Vous représentez un Marseille qui semble intemporel comme Robert Guédigian. Est-ce la volonté de s’échapper de l’actualité ?
Complètement ! On a voulu jouer sur les frontières de la temporalité. Parce que ce sujet là (l’acceptation de nos identités multiples) était une bataille il y a 20 ans. Il l’est encore aujourd’hui. Et il risque de l’être (malheureusement) pour un petit bout de temps…
Après trois Courts, vous travaillez actuellement sur votre premier Long (À bord la vie). Quels sont les écueils à éviter ou surmonter quand on change de division ?
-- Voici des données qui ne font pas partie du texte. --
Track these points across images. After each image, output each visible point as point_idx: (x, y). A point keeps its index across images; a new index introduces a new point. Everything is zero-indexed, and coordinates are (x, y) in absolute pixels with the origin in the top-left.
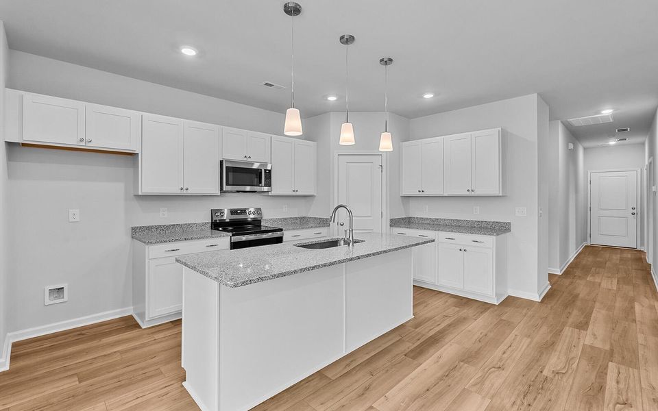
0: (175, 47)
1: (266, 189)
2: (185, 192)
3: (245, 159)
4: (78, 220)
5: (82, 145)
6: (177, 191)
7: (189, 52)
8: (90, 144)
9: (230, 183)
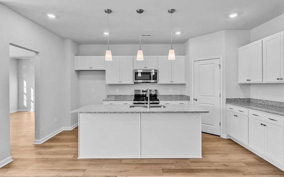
0: (102, 33)
1: (154, 81)
2: (120, 83)
3: (145, 68)
4: (93, 92)
5: (90, 69)
6: (117, 83)
7: (106, 34)
8: (92, 69)
9: (137, 79)
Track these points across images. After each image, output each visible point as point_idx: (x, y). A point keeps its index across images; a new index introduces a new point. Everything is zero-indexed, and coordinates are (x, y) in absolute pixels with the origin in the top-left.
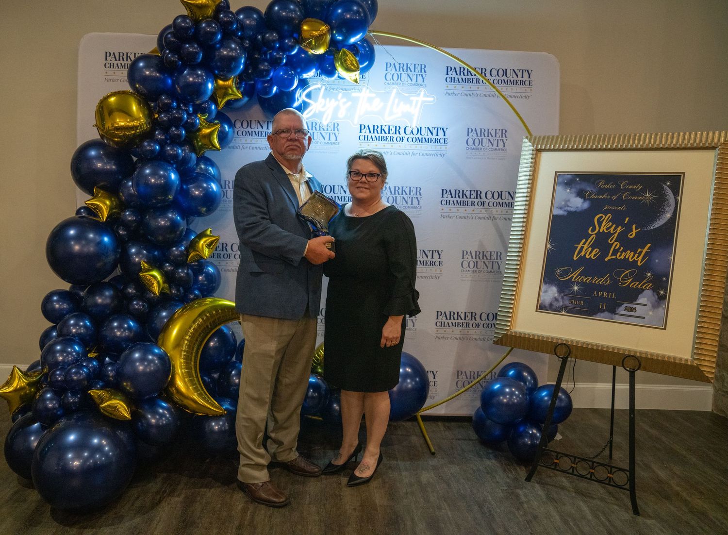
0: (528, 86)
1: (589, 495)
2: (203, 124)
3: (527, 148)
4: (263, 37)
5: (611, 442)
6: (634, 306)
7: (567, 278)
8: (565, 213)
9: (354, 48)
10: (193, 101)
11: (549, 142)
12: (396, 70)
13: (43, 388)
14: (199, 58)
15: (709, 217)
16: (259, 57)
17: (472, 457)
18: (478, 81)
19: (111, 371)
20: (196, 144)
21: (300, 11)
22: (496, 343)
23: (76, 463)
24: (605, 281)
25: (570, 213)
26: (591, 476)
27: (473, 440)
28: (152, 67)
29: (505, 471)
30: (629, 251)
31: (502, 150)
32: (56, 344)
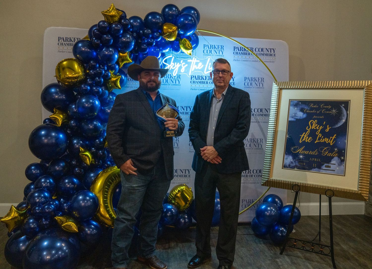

Pour le moment je suis au stade de l’écriture. Ce que je constate, c’est encore une fois que bien s’entourer est fondamental… je vois à quel point ce sont des projets de longue haleine. Alors il faut accepter d’y mettre beaucoup d’énergie et d’en faire une priorité. J’avais lu que pour aller au bout d’un développement d’un premier long-métrage, il fallait que le sujet soit de l’ordre de la nécessité pour l’auteur. Aujourd’hui je comprends pourquoi ! (Rires)
Où en est le projet de la série « Bagnardes ? »
Je développe ce projet avec 3 co-scénaristes en or : Laurent Turner, Pascal Dupont et Julia Cooperman (qui travaille majoritairement aux US). Nous avons terminé le pilote, bouclons la bible… La prochaine étape est la recherche d’un diffuseur.
Je croise les doigts parce que le sujet des bagnes de femmes est passionnant. Encore un aspect peu connu de notre histoire sur lequel il faut lever le voile.
Quelles sont les adresses (commerces) fétiches à Marseille et les spots où vous aimez vous ressourcer ?
Mon lieu de prédilection, c’est la Côte bleue (on a tourné Frère et sœur à la Vesse d’ailleurs). Moins prisée que le Parc national des Calanques mais tout aussi somptueuse. En termes de commerces, je suis fan de l’épicerie Sistaou dans le Camas. Ouverte par deux sœurs qui ont une sélection de produits incroyables. Et la partie traiteur est un délice. Puis pour une après-midi détente, j’adore La Boissonnerie. Le meilleur plan avant d’aller s’étaler sur les rochers des Goudes.
Aicha est à voir sur Arte le 8 septembre à 0h16 puis en replay sur arte tv.